On 20 June 2012 09:32, Tobias Pankrath <tobias@pankrath.net> wrote:
>> Inline assembly has been relatively useless in GCC for years. Inline asm
>> interferes with the optimisers ability to do a good job, which basically
>> makes use of inline assembly self-defeating.
>> The only time I ever need to use inline-asm is to interface an arch
>> feature
>> that has no API. As long as there are intrinsics for all the opcodes one
>> might want, then it's better to use them.
>
>
>> That said, as stated above, if use of this stuff is for performance, then using an inline-asm block will ruin the surrounding code anyway,
>
>
> Could someone explain to me, why inline asm screws up the optimizer? My naive view on the matter is, that the optimizer has full knowledge of what is going on regardless of whether intrinsics or asm is used. I could also think of an optimizer that optimizes inline asm, too. For example by reassigning registers etc.
>
>

Actually, the compiler has little knowledge of what the assembly does at all, other than the input/output constraints, and what gets registers get clobbered.  Which is enough for the compiler to know how to avoid stepping on your toes when trying to work around it.


-- 
Iain Buclaw

*(p < e ? p++ : p) = (c & 0x0f) + '0';

On 20 June 2012 03:58, Walter Bright <newshound2@digitalmars.com> wrote:

>    Do a grep for "asm" across the druntime library sources. Can you
>> justify all
>>    of that with some other scheme?
>>
>>
>> I think almost all the blocks I just browsed through could be easily
>> written
>> with nothing more than the register alias feature I suggested, and
>> perhaps a
>> couple of opcode intrinsics.
>>
>
> But I see nothing gained by that.

### Given request
Continue the inline assembly discussion above, starting right after its last line.

### Extracted information
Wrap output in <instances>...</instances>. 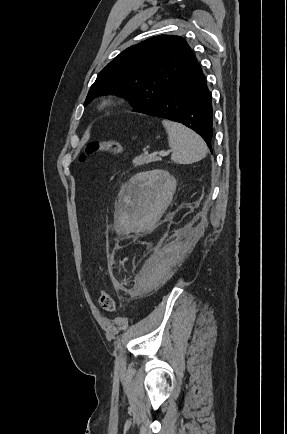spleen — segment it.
<instances>
[{
  "label": "spleen",
  "mask_w": 287,
  "mask_h": 434,
  "mask_svg": "<svg viewBox=\"0 0 287 434\" xmlns=\"http://www.w3.org/2000/svg\"><path fill=\"white\" fill-rule=\"evenodd\" d=\"M168 133L169 146L173 153L171 159L178 164H191L206 157L208 148L204 140L191 129L180 123L162 121Z\"/></svg>",
  "instance_id": "spleen-1"
}]
</instances>
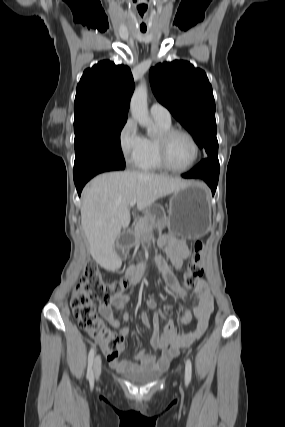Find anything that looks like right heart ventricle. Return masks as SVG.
I'll return each mask as SVG.
<instances>
[{"instance_id": "e07e8e85", "label": "right heart ventricle", "mask_w": 285, "mask_h": 427, "mask_svg": "<svg viewBox=\"0 0 285 427\" xmlns=\"http://www.w3.org/2000/svg\"><path fill=\"white\" fill-rule=\"evenodd\" d=\"M160 131L171 128V123L156 120ZM137 168L143 171L156 172L163 169L157 151V137H144L142 151L135 163Z\"/></svg>"}]
</instances>
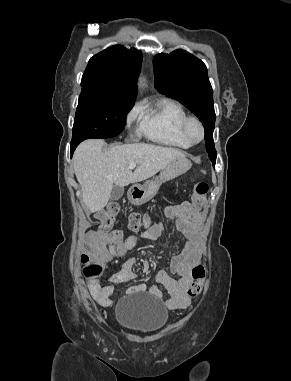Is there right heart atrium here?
<instances>
[{
  "mask_svg": "<svg viewBox=\"0 0 291 381\" xmlns=\"http://www.w3.org/2000/svg\"><path fill=\"white\" fill-rule=\"evenodd\" d=\"M138 112L139 110L137 107H133L132 109L128 111L126 115V119H125L127 127H131V125L135 122L138 116Z\"/></svg>",
  "mask_w": 291,
  "mask_h": 381,
  "instance_id": "1",
  "label": "right heart atrium"
}]
</instances>
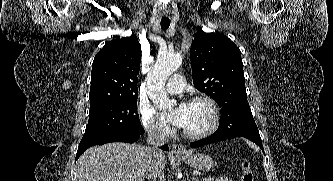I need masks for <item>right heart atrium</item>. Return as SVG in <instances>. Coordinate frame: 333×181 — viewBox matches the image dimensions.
I'll use <instances>...</instances> for the list:
<instances>
[{
	"mask_svg": "<svg viewBox=\"0 0 333 181\" xmlns=\"http://www.w3.org/2000/svg\"><path fill=\"white\" fill-rule=\"evenodd\" d=\"M138 113L143 127L150 135L165 137L170 133L169 127L156 116L155 111L150 106L140 104Z\"/></svg>",
	"mask_w": 333,
	"mask_h": 181,
	"instance_id": "1",
	"label": "right heart atrium"
}]
</instances>
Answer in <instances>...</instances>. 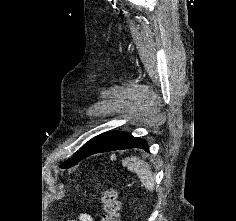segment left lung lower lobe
I'll use <instances>...</instances> for the list:
<instances>
[{"mask_svg":"<svg viewBox=\"0 0 236 221\" xmlns=\"http://www.w3.org/2000/svg\"><path fill=\"white\" fill-rule=\"evenodd\" d=\"M141 148L149 150L145 140L135 138L127 133L108 132L91 139L79 152L77 163L86 157L99 153L119 149Z\"/></svg>","mask_w":236,"mask_h":221,"instance_id":"obj_1","label":"left lung lower lobe"}]
</instances>
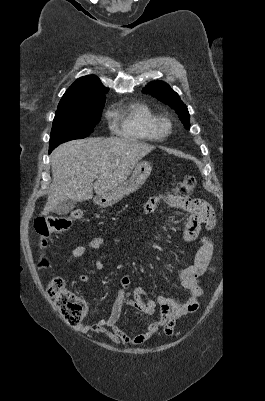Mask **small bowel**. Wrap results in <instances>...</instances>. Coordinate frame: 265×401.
<instances>
[{
    "label": "small bowel",
    "instance_id": "obj_1",
    "mask_svg": "<svg viewBox=\"0 0 265 401\" xmlns=\"http://www.w3.org/2000/svg\"><path fill=\"white\" fill-rule=\"evenodd\" d=\"M160 203H165L169 207L186 212L189 214L183 239L186 242L199 239L201 247L195 258V263L182 269L178 274V280L184 290L188 292V298L180 301L175 298L158 296L155 300L147 298L145 292L140 287L129 288L131 279L125 275L121 279L122 289L119 291L113 303L111 312L107 318L89 324H79L77 330L83 333L96 332L107 336L115 344L141 345L150 340L158 330L166 323L174 328L175 322L183 316L193 313L198 309V298L202 295V288L199 279L212 269L214 258V246L212 241L206 236H200L203 229L210 230L215 224V212L212 205L201 198L180 197L172 194H161L152 197L145 205L146 213L152 212ZM114 242H119V238H114ZM106 238L97 236L92 240L75 247L69 257L67 264L82 257L86 252L100 249ZM94 265L97 269L104 267L102 259H95ZM94 276L82 274L79 277L81 283L92 280ZM125 304L134 307L138 312L151 316L155 313L157 306L161 307V318L158 321H150L144 324L142 330L126 332L117 326L121 316L122 308Z\"/></svg>",
    "mask_w": 265,
    "mask_h": 401
}]
</instances>
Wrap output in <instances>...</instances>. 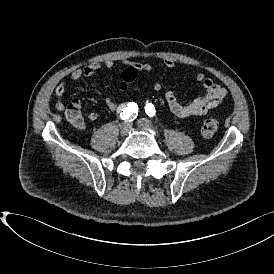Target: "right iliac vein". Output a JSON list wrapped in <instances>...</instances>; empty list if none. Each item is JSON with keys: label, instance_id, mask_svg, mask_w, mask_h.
Segmentation results:
<instances>
[{"label": "right iliac vein", "instance_id": "obj_1", "mask_svg": "<svg viewBox=\"0 0 274 274\" xmlns=\"http://www.w3.org/2000/svg\"><path fill=\"white\" fill-rule=\"evenodd\" d=\"M119 128H120V134L122 136H125L127 135V133L130 131L131 129V123H129L128 121L126 122H123L119 125Z\"/></svg>", "mask_w": 274, "mask_h": 274}]
</instances>
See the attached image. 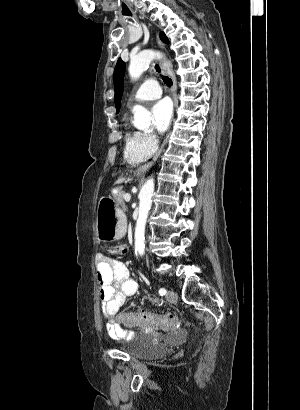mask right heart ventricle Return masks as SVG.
I'll return each instance as SVG.
<instances>
[{
    "label": "right heart ventricle",
    "instance_id": "obj_1",
    "mask_svg": "<svg viewBox=\"0 0 300 410\" xmlns=\"http://www.w3.org/2000/svg\"><path fill=\"white\" fill-rule=\"evenodd\" d=\"M149 156L140 147L139 133L127 130L124 134V160L134 164L144 161Z\"/></svg>",
    "mask_w": 300,
    "mask_h": 410
}]
</instances>
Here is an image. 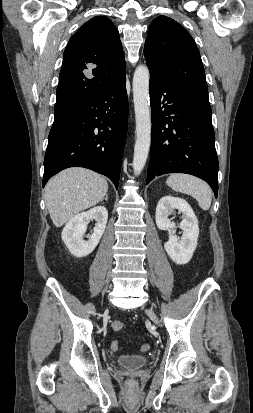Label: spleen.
<instances>
[{
	"mask_svg": "<svg viewBox=\"0 0 253 413\" xmlns=\"http://www.w3.org/2000/svg\"><path fill=\"white\" fill-rule=\"evenodd\" d=\"M166 184L174 191L188 194L198 201L201 209L208 210L211 206L212 193L209 185L203 180L189 174H171Z\"/></svg>",
	"mask_w": 253,
	"mask_h": 413,
	"instance_id": "1",
	"label": "spleen"
}]
</instances>
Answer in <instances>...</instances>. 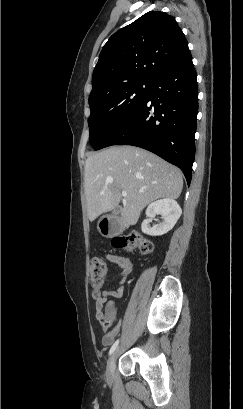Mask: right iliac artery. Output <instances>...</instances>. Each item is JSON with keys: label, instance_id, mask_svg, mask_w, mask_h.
I'll use <instances>...</instances> for the list:
<instances>
[{"label": "right iliac artery", "instance_id": "82829eb1", "mask_svg": "<svg viewBox=\"0 0 243 409\" xmlns=\"http://www.w3.org/2000/svg\"><path fill=\"white\" fill-rule=\"evenodd\" d=\"M118 343H119V340H117V341L112 345V347L110 348V351H109V355H111V354L116 350V348H117V346H118Z\"/></svg>", "mask_w": 243, "mask_h": 409}]
</instances>
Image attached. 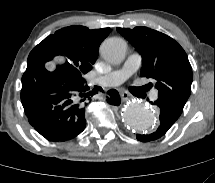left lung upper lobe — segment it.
Segmentation results:
<instances>
[{
  "instance_id": "5c2ea615",
  "label": "left lung upper lobe",
  "mask_w": 215,
  "mask_h": 183,
  "mask_svg": "<svg viewBox=\"0 0 215 183\" xmlns=\"http://www.w3.org/2000/svg\"><path fill=\"white\" fill-rule=\"evenodd\" d=\"M142 55L140 75L152 78L158 100L181 115L191 93L192 68L183 48L171 37L147 27L117 28Z\"/></svg>"
}]
</instances>
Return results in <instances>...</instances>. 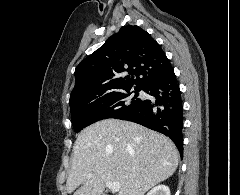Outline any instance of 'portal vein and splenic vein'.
<instances>
[{
	"instance_id": "18ae733b",
	"label": "portal vein and splenic vein",
	"mask_w": 240,
	"mask_h": 195,
	"mask_svg": "<svg viewBox=\"0 0 240 195\" xmlns=\"http://www.w3.org/2000/svg\"><path fill=\"white\" fill-rule=\"evenodd\" d=\"M91 173H87L86 177H90ZM106 187H109V189H112V191H119L121 187V183L119 181H106L105 183Z\"/></svg>"
}]
</instances>
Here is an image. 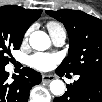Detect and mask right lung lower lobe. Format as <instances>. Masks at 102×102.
Segmentation results:
<instances>
[{
	"mask_svg": "<svg viewBox=\"0 0 102 102\" xmlns=\"http://www.w3.org/2000/svg\"><path fill=\"white\" fill-rule=\"evenodd\" d=\"M9 73L0 67V98L4 102H27L29 91L41 82L40 73L31 68H23L20 75H13L8 82Z\"/></svg>",
	"mask_w": 102,
	"mask_h": 102,
	"instance_id": "1",
	"label": "right lung lower lobe"
}]
</instances>
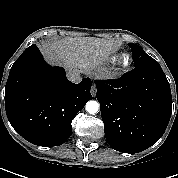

### Result
The gain is that by not using IA, the compiler could much better optimise and inline your code. Your code is likely more readable by more people. Also, since Iain is proposing removing the inline assembler from GDC, it's clearly hard to maintain across different compilers. A higher level language defined construct may be simpler...


And as a bonus, they would also be readable.
>>
>
> I don't agree. The point of IA to me is so I can specify exactly what I want. If I wanted to do it at a higher level, I'd use normal D syntax.


In many cases, you need to write a big block of asm to do one single operation that's not expressible at the higher level... and in my experience, most of the time, that operation is addressing a register directly; most commonly, dealing with the stack pointer, or argument registers direcetly.


I can imagine cases where the
>> optimiser would have more freedom too.
>>
>
> But if I'm writing IA, I want to do it my way. Not the optimizer's way, which may or may not be able to give me what I want.
>

I think you typically want to do one very small detail your way, the rest
of the function, let the optimiser make it the best of.
The result is very much comparable to the use of intrinsics in high level
code.


Yes. C has a register keyword, and nobody uses it anymore. The troubles are
>> many, starting with people always "register"ed the wrong variables, and it really didn't work out too well when compilers started doing live range register assignments. It's ignored by modern C compilers, and hasn't been carried forward into other languages.
>>
>
You miss the point of the suggestion; as a mechanism to directly address particular registers in high level code, allowing you do eliminate many small asm blocks. C's failing is unrelated, the goal was totally different.


Really? I've never seen that. What about it was fail?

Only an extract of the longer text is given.